** YOUR GOAL **
All of the data must be returned exactly as given.
┌─ RECORD EXTRACTS
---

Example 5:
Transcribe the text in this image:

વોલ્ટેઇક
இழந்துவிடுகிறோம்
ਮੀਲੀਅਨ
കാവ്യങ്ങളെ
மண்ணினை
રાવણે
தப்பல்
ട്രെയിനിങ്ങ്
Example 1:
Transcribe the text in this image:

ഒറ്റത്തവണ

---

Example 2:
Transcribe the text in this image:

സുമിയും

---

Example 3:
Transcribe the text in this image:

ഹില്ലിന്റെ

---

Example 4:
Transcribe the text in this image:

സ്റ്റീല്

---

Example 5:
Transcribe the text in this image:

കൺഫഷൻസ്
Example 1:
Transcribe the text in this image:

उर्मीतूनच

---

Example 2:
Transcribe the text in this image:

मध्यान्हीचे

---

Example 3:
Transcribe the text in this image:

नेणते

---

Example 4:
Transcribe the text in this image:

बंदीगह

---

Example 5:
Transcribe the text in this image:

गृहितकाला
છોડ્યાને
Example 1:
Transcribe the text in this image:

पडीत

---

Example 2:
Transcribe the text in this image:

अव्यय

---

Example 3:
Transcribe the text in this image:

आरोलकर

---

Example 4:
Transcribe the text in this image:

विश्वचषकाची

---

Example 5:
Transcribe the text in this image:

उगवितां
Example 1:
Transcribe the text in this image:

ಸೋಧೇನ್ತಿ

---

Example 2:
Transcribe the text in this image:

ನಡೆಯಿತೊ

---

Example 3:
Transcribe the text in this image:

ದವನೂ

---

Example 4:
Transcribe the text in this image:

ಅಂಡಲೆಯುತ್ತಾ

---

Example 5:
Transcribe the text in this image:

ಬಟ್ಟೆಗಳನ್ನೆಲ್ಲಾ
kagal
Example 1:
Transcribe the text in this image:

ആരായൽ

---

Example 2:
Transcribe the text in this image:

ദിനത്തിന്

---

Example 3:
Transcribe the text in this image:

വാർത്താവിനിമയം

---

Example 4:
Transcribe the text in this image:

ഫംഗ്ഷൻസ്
└─
** RESULT OF THIS TASK **
---

Example 5:
Transcribe the text in this image:

વોલ્ટેઇક
இழந்துவிடுகிறோம்
ਮੀਲੀਅਨ
കാവ്യങ്ങളെ
மண்ணினை
રાવણે
தப்பல்
ട്രെയിനിങ്ങ്
Example 1:
Transcribe the text in this image:

ഒറ്റത്തവണ

---

Example 2:
Transcribe the text in this image:

സുമിയും

---

Example 3:
Transcribe the text in this image:

ഹില്ലിന്റെ

---

Example 4:
Transcribe the text in this image:

സ്റ്റീല്

---

Example 5:
Transcribe the text in this image:

കൺഫഷൻസ്
Example 1:
Transcribe the text in this image:

उर्मीतूनच

---

Example 2:
Transcribe the text in this image:

मध्यान्हीचे

---

Example 3:
Transcribe the text in this image:

नेणते

---

Example 4:
Transcribe the text in this image:

बंदीगह

---

Example 5:
Transcribe the text in this image:

गृहितकाला
છોડ્યાને
Example 1:
Transcribe the text in this image:

पडीत

---

Example 2:
Transcribe the text in this image:

अव्यय

---

Example 3:
Transcribe the text in this image:

आरोलकर

---

Example 4:
Transcribe the text in this image:

विश्वचषकाची

---

Example 5:
Transcribe the text in this image:

उगवितां
Example 1:
Transcribe the text in this image:

ಸೋಧೇನ್ತಿ

---

Example 2:
Transcribe the text in this image:

ನಡೆಯಿತೊ

---

Example 3:
Transcribe the text in this image:

ದವನೂ

---

Example 4:
Transcribe the text in this image:

ಅಂಡಲೆಯುತ್ತಾ

---

Example 5:
Transcribe the text in this image:

ಬಟ್ಟೆಗಳನ್ನೆಲ್ಲಾ
kagal
Example 1:
Transcribe the text in this image:

ആരായൽ

---

Example 2:
Transcribe the text in this image:

ദിനത്തിന്

---

Example 3:
Transcribe the text in this image:

വാർത്താവിനിമയം

---

Example 4:
Transcribe the text in this image:

ഫംഗ്ഷൻസ്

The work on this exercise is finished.